Metadata strategy

October 6, 2010

The University of Southampton data management project has proposed a three-level metadata strategy, see their blog entry “Metadata strategy“:

  1. Project
  2. Discipline
  3. Core

Tardis is based on the Core Scientific Metadata model (CSMD) developed within the Science & Technology Facilities Council (STFC).  One metadata hierarchy they’ve adopted is (turned upside down to match Southampton’s):

  1. Science Specific
  2. Instrument Specific
  3. Core

(This reminds me of Robert Pirsig’s Intellectual Scalpel)

We’re extending Tardis for use within the Australian Synchrotron and ANSTO, where the STFC model is more appropriate.  However, institutional use of Tardis may also be project based.

Tardis supports configurable schemas (parameter sets) at  the experiment, dataset and datafile level.  Appropriate use of the configurable schema should allow us to handle both models, or a combined model.


Clarion Project

July 19, 2010

Thanks to Lesley from the Incremental project for pointing me to the Clarion Project blog.

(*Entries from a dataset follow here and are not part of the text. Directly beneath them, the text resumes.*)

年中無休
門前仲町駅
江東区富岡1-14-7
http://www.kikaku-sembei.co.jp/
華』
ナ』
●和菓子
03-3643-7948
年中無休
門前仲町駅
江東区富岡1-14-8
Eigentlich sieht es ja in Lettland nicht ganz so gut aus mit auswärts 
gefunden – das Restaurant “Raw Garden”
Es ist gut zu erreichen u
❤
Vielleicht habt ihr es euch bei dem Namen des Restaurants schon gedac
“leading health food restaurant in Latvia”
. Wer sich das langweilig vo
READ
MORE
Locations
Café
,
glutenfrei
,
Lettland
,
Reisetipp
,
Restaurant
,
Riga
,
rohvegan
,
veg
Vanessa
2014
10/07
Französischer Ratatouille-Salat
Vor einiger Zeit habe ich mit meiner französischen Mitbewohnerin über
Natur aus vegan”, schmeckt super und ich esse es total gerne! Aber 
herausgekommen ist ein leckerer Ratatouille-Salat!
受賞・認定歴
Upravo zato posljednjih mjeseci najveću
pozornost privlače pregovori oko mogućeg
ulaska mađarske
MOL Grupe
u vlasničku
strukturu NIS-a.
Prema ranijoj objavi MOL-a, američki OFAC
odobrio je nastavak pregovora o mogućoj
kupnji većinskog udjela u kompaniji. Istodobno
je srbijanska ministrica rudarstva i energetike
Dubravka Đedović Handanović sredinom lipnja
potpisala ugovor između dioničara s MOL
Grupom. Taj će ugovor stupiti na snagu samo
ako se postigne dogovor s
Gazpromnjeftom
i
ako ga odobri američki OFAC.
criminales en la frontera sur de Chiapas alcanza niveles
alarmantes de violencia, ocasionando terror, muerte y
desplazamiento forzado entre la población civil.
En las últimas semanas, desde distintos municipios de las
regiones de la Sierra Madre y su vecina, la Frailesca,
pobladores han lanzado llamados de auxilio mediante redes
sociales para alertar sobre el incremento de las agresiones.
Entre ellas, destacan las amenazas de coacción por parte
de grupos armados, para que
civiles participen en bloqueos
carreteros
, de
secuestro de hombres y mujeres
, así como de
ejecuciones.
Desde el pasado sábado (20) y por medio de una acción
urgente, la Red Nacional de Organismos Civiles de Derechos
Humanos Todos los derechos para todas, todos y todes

Clarion provides some great questions to ask scientists when trying to get agreement on publishing data in their
Principal Investigators’ opinions on Open Data entry.

I also like their Design Principles and am looking forward to hearing more on the success of their electronic logbook project.

Incremental Project

July 15, 2010

The University of Cambridge and University of Glasgow have a joint project on data management named “Incremental”.  See their blog entry Scoping study and implementation plan released.

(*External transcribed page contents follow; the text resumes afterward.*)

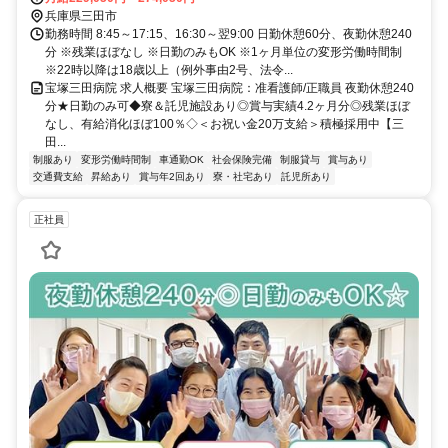
兵庫県三田市
勤務時間 8:45～17:15、16:30～翌9:00 日勤休憩60分、夜勤休憩240
分 ※残業ほぼなし ※日勤のみもOK ※1ヶ月単位の変形労働時間制
※22時以降は18歳以上（例外事由2号、法令...
宝塚三田病院 求人概要 宝塚三田病院：准看護師/正職員 夜勤休憩240
分★日勤のみ可◆寮＆託児施設あり◎賞与実績4.2ヶ月分◎残業ほぼ
なし、有給消化ほぼ100％◇＜お祝い金20万支給＞積極採用中【三
田...
制服あり
変形労働時間制
車通勤OK
社会保険完備
制服貸与
賞与あり
交通費支給
昇給あり
賞与年2回あり
寮・社宅あり
託児所あり
正社員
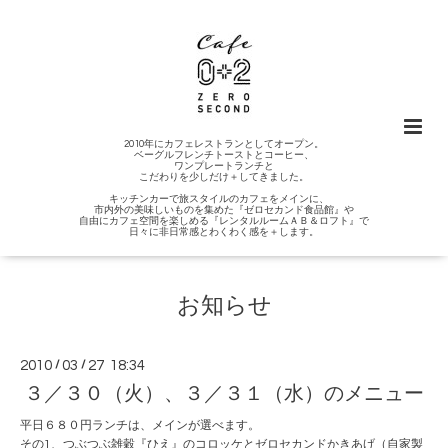
2010年にカフェレストランとしてオープン。
ベーグルフレンチトーストとコーヒー、
ワンプレートランチと
こだわりを少しだけ＋してきました。
キッチンカーで旅スタイルのカフェをメインに、
市内外の美味しいものを集めた『ゼロセカンド食品館』や
自由にカフェ空間を楽しめる『レンタルルームＡＢ＆ロフト』で
日々に非日常感とわくわく感を＋します。
お知らせ
2010
/
03
/
27 18:34
３／３０（火）、３／３１（水）のメニュー
平日６８０円ランチは、メインが選べます。
その1、つぶつぶ雑穀『ひえ』のコロッケとゼロセカンドかきあげ（自家製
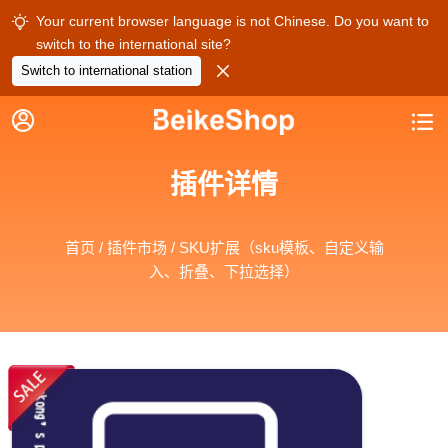
Your current browser language is not Chinese. Do you want to

switch to the international site?

Switch to international station


插件详情
首页
/
插件市场
/ SKU扩展（sku模板、自定义输
入、折叠、下拉选择）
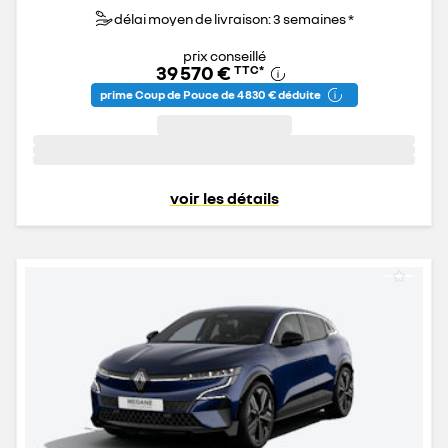
délai moyen de livraison: 3 semaines *
prix conseillé
39 570 €
TTC
*
prime Coup de Pouce de 4 830 € déduite
voir les détails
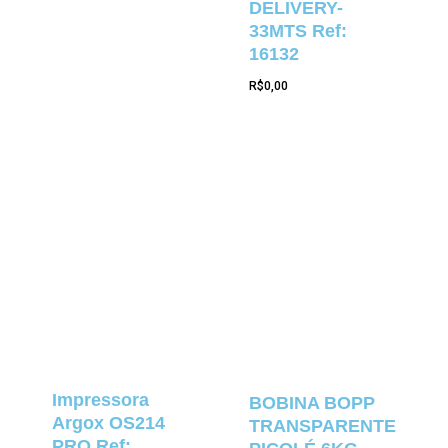
DELIVERY-
33MTS Ref:
16132
R$
0,00
Impressora
BOBINA BOPP
Argox OS214
TRANSPARENTE
PRO Ref:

The issues they are looking to address are much the same as we are facing at the Australian Synchrotron and ANSTO with the MeCAT project, including:

  • Procedures for creating and organising data
  • Data storage and access
  • Data back-up
  • Preservation
  • Data sharing and re-use

One more issue comes immediately to mind:

  • Accurate and complete capture of metadata

While AS and ANSTO face all of the issues listed in the Incremental report to a greater or lesser degree, our project is focussed on their last issue listed above.  The Incremental report articulates the problem very clearly:

While many researchers are positive about sharing data in principle, they are almost universally reluctant in practice.  They have invested in collecting or processing data, and using these data to publish results before anyone else is the primary way of gaining prestige in nearly all disciplines.  In addition, researchers complainthat data must be carefully prepared, annotated, and contextualised before they can make it public, which is all very time-consuming and funding is rarely set aside for this.

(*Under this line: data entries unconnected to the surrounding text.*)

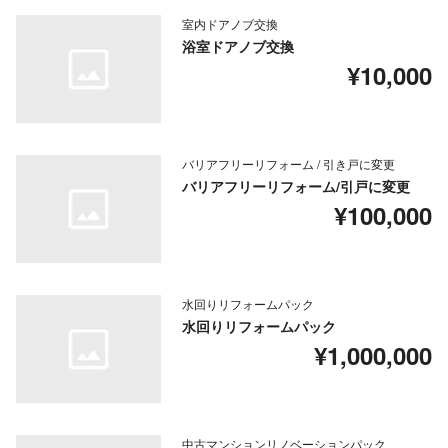
室内ドアノブ交換
浴室ドアノブ交換
¥10,000
バリアフリーリフォーム / 引き戸に変更
バリアフリーリフォーム/引戸に変更
¥100,000
水回りリフォームパック
水回りリフォームパック
¥1,000,000
中古マンションリノベーションパック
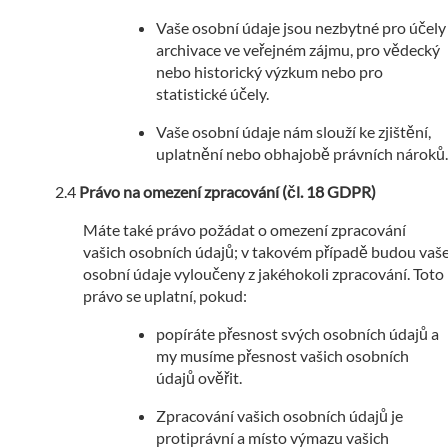
Vaše osobní údaje jsou nezbytné pro účely
archivace ve veřejném zájmu, pro vědecký
nebo historický výzkum nebo pro
statistické účely.
Vaše osobní údaje nám slouží ke zjištění,
uplatnění nebo obhajobě právních nároků.
Právo na omezení zpracování (čl. 18 GDPR)
Máte také právo požádat o omezení zpracování
vašich osobních údajů; v takovém případě budou vaš
osobní údaje vyloučeny z jakéhokoli zpracování. Toto
právo se uplatní, pokud:
popíráte přesnost svých osobních údajů a
my musíme přesnost vašich osobních
údajů ověřit.
Zpracování vašich osobních údajů je
protiprávní a místo výmazu vašich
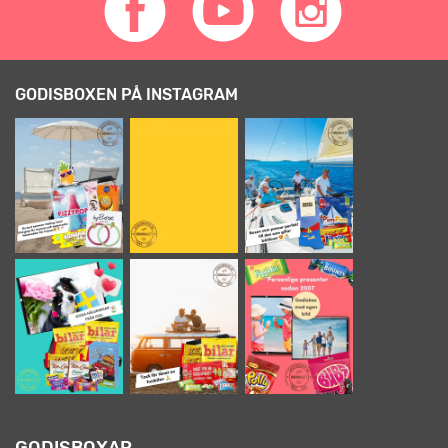
GODISBOXEN PÅ INSTAGRAM
GODISBOXAR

The report goes in to more details, providing examples of why researchers are reluctant to publish data, and under what conditions they are more likely to share data.

At the moment we’re taking a three-prong approach to this problem:

  1. Defer the problem by providing suitably flexible access control system that allows data to be initially private and then published at a later date.
  2. Initially encourage researchers to just making the existence of the data public, with access only granted on an individual basis after discussion with the researcher.
  3. Focusing on data that can be made public immediately, e.g. reference spectral data sets.

Cultural change will be required in the long term.

The report also notes that “resources must be simple, engaging and easy to access”.  Given our issues with metadata capture, I would emphasize the need for the systems to be engaging.